The concentration of SVRs in high-deprivation suburbs in Auckland may warrant further regulatory responses that better balance the needs of predominately adults to access vaping products as a means to stop smoking with limiting vape products to young people who have never smoked...

However, Van der Sanden et al. don't really explore why specialist vape retailers may locate in areas of high deprivation. I've done quite a bit of exploration and thinking on this in relation to off-licence alcohol outlets, and I suspect that the reasons might be similar. And it doesn't require retailers to be 'targeting' high deprivation communities in some predatory business strategy. I have a few hypothesised reasons for more specialist vape retailers in more socially deprived areas can be explained with some simple economics.

First, if a prospective retailer is looking to run a retail store that maximises profits, one of the aspects that they must consider is the costs of operating the business. Ceteris paribus (all else held constant), a store with lower costs will be more profitable. Areas of high deprivation tend to have lower commercial rents, and are therefore less costly to operate, and will generate higher profits from the same revenue.

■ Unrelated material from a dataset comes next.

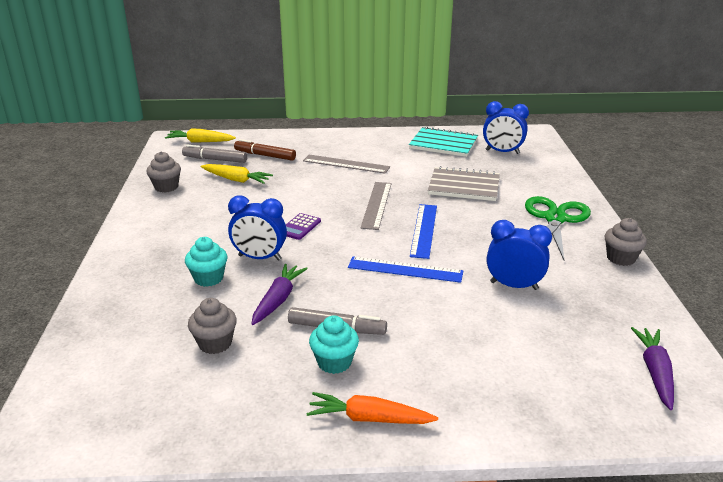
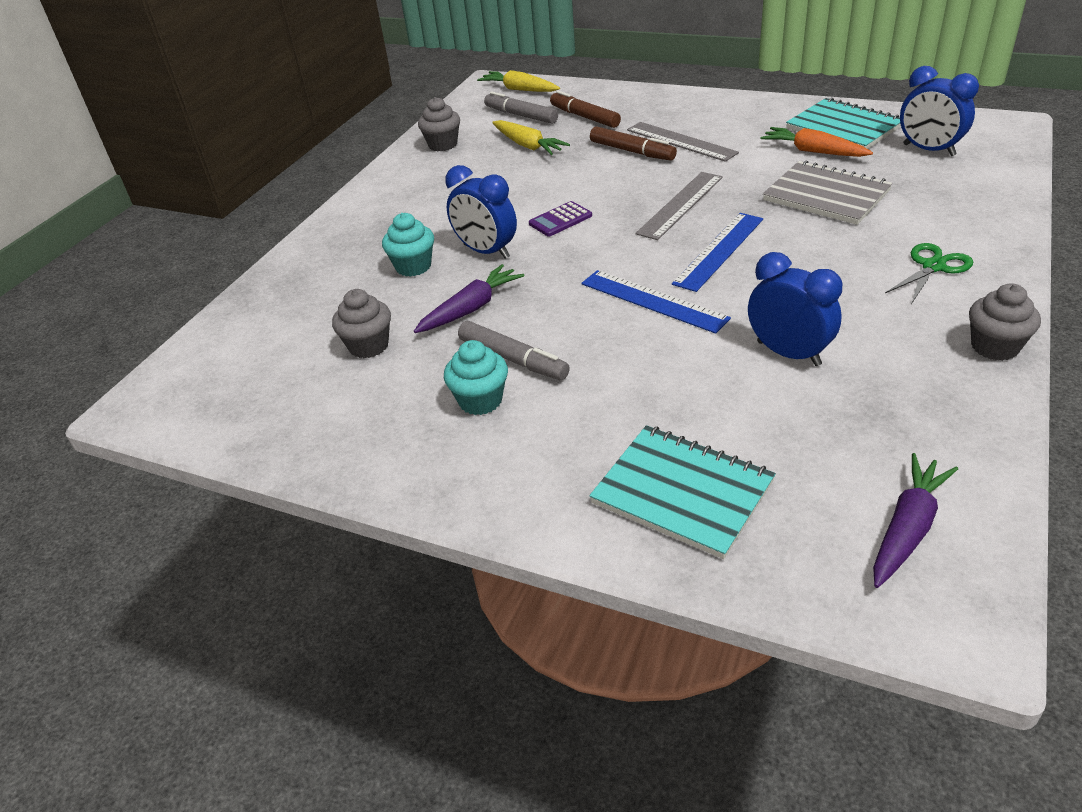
camera: 30 degrees right, 10 degrees up
(316, 174) = (632, 151): none -> brown marker
(369, 418) = (471, 479): orange carrot -> orange carrot (813, 151)
(516, 387) = (682, 493): none -> turquoise notebook
(555, 219) = (933, 267): green scissors -> green scissors, size x0.59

The second hypothesis is a little more complex, and involves a bit of economic geography. Each store may have a particular 'catchment area', which is the area from which its customers come to the store. In a low deprivation area, where everyone owns a car, and often commutes a fair distance for work, the catchment area for a store might be quite large. So, stores that are located close together will be in direct competition for consumers, since their 'catchment areas' will substantially overlap. In contrast, in a high deprivation area, fewer people might own cars, or they may not run reliably, or they may only be able to afford to drive them to and from work without long side-quests to buy vapes. So, the 'catchment area' for a store will be much smaller, and stores can be located closer together without being in direct competition for consumers. And so, we might expect to see more vape stores in areas of high deprivation than in areas of low deprivation, because the retailers are trying to minimise competition with other stores (although they may then need to balance a smaller catchment, which has less spending power, against the costs of operating the store).

Finally, the differences may reflect differences in demand. If vaping rates are higher in more socially deprived areas, then demand for vaping products may also be higher in those areas, and attract more vape retailers. I don't really know whether there is a social gradient in vaping, although the New Zealand Health Survey suggests that there is, with more vaping among people living in areas in the most socially deprived quintile. Of course, there is a potential reverse causation problem with the demand-side explanation, because more specialist vape retailers located in socially deprived areas might drive more vaping in those areas.

None of that is to say that having more specialist vape retailers in more socially deprived areas is a desirable outcome (especially if they do indeed drive more vaping). Van der Sanden's proposed policy response may be appropriate. However, the situation we observe could be explained by some simple economics. So if policymakers want to reduce retail availability of vaping products, they can focus on practical levers (licensing, zoning, proximity rules) without relying on arguments about predatory business practices, or vilifying store owners (both of which I have seen in the case of alcohol retailers).